BTW, I'm enjoying Why We Hate Us by Dick Meyer. I plan on writing a good review for Amazon. Thanks for the recommendation.
Also, the GS750 is getting scorched for its cheapness (light plastic, battery compartment easy to break, etc.) on eHam reviews.
Posted by: jeffrey McMahon | August 23, 2008 at 10:03 AM
Glad you like Why We Hate US...I'm halfway through it. It's not light reading; gets depressing.
But I fear this book gives you material for many more tirades! You guys sound like bothers-in-arms.
Posted by: Ed S. | August 23, 2008 at 10:19 AM
Have you read the slim book On Bullshit? Excellent.

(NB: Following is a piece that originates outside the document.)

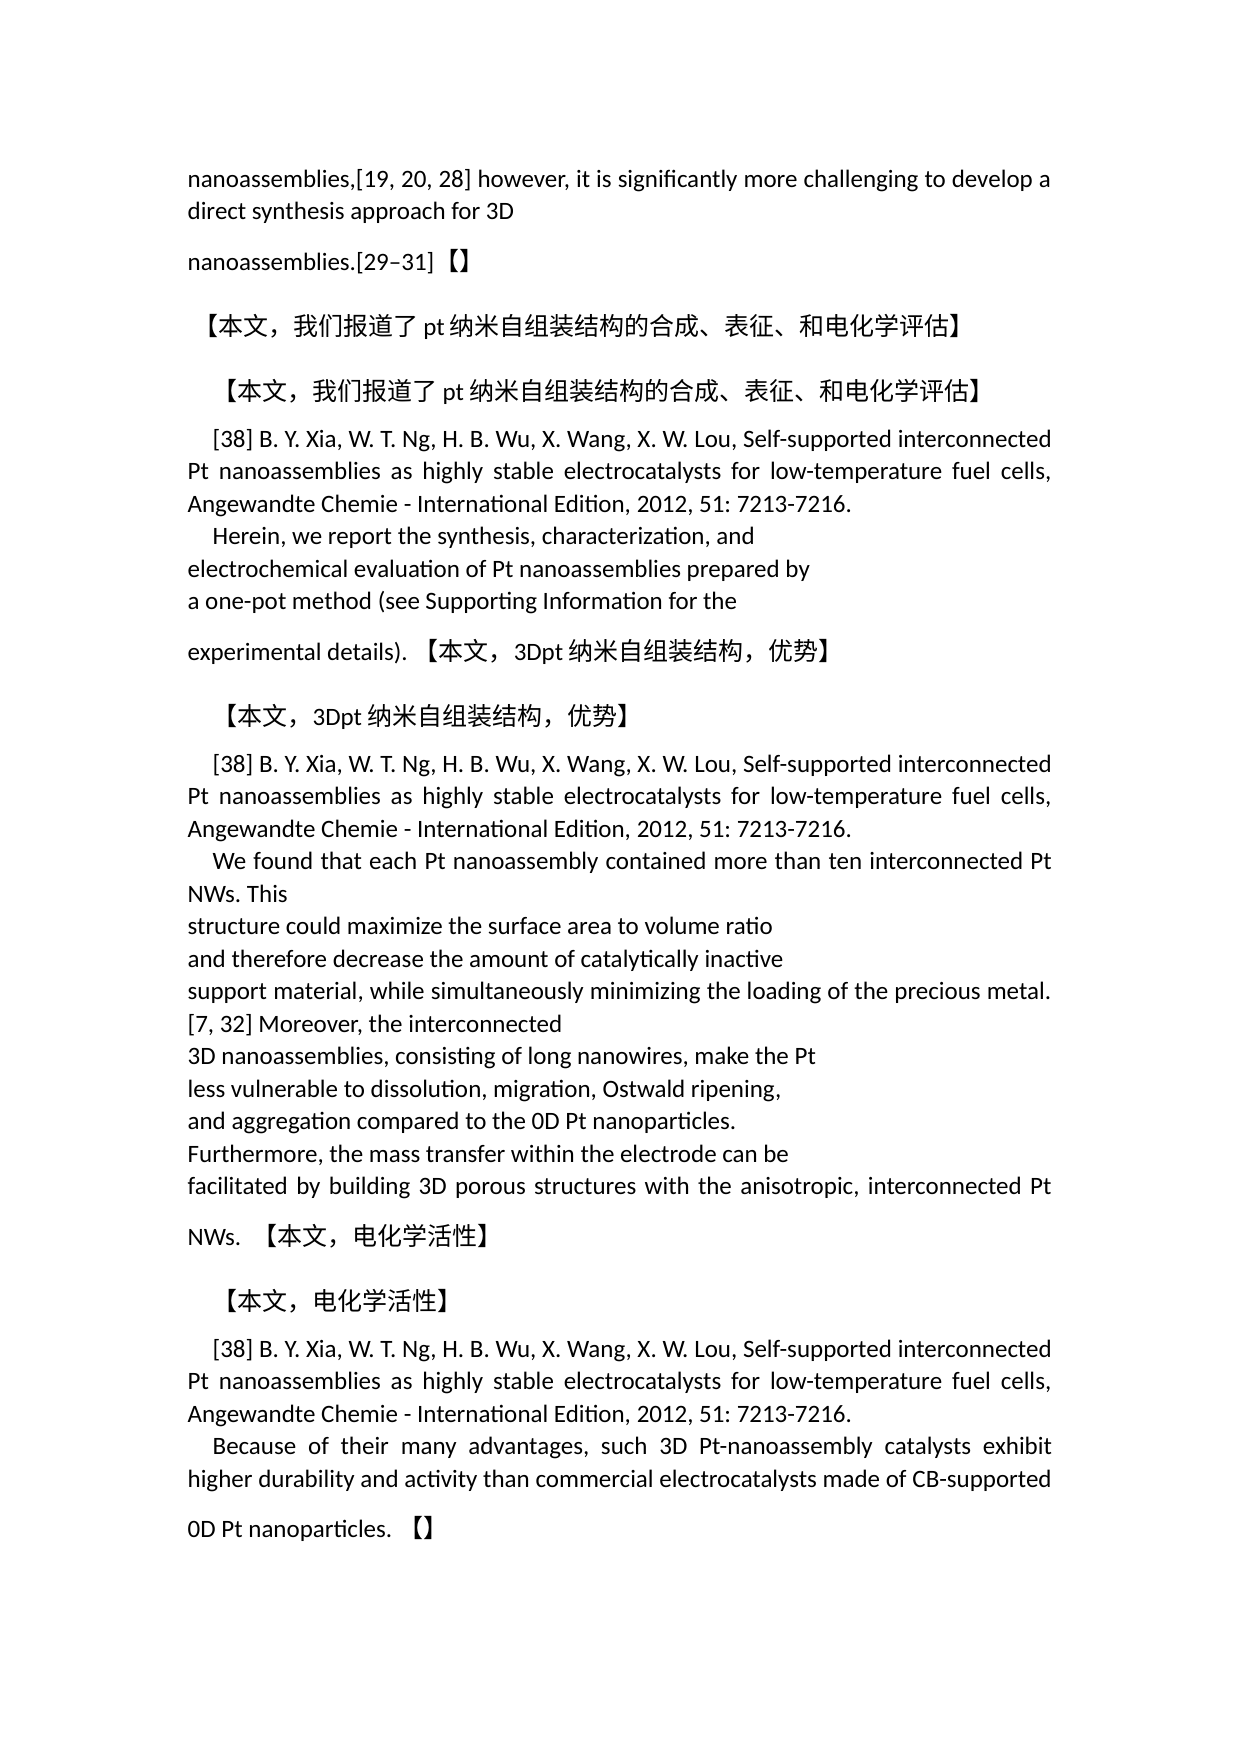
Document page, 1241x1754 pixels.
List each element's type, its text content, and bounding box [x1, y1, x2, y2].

Posted by: jeffrey McMahon | August 23, 2008 at 10:28 AM
On reflection, I played my own small role in bringing about some of the awareness of "Culture Hate" in most of my books. My "1401 Things That Piss Me Off" series from 15+ years ago was just a large listing of complaints and gripes about daily irritants of modern life in the US. They apparently resonated with a lot of readers. So many people told me, "Yeah, I hate that, too!"
But those same little gripes have been expanded upon by academics like Meyers et al into serious works of cultural analysis and criticism. Man, I'm glad he picked Biden, but you know I hate that he did, too.
Posted by: Ed S. | August 23, 2008 at 11:47 AM
Biden has a good personality but I wonder what the McCain camp is digging up.
Posted by: jeffrey McMahon | August 23, 2008 at 12:53 PM
they wont have too look too hard too dig up any biden dirt. he pretty much heaps it on himself. memo to biden... think before you speak.
Posted by: gerald johnson | August 23, 2008 at 04:49 PM
ed, jeff, who is the author? (why we hate us) id like to read it.
Posted by: gerald johnson | August 23, 2008 at 04:54 PM
oops nevermind, i see.
Posted by: gerald johnson | August 23, 2008 at 04:54 PM
ed, what other works besides 1401 things? id like to perhaps take read.
Posted by: gerald johnson | August 23, 2008 at 05:01 PM
I like Biden but his mouth can get him into trouble.
I guess you saw the author's name of Why We Hate Us-Dick Meyer.
I'm 40 pages in and it's a must-read in my opinion. I'll review it for my blog and Amazon soon.
Posted by: jeffrey McMahon | August 23, 2008 at 06:08 PM
Gerald,
Besides 3 "Peeve" books and one called "701 things that P*ss me off about work", there are:
-Getting Old Sucks
-I Wish I Didn't
-Cats & the People They Own
-Dogs & the People They Own
-The Optimist's/Pessimist's Guide to the Millennium
-What I Hate About Christmas
...enjoy
Posted by: Ed S. | August 23, 2008 at 06:23 PM
ed,, just ordered "getting old sucks" off of amazon. im a mere pup of 48 but ive never felt older than i have in the last 6 mos.! i find myself suddenly not being able to adapt to modern paradigm.
Posted by: gerald johnson | August 23, 2008 at 07:04 PM
jeff, im gonna check out "why we hate us" as well as ed's book, "getting old sucks"
Posted by: gerald johnson | August 23, 2008 at 07:06 PM
Why We Hate Us explains our country's depression, anger, and loneliness better than any book I've read.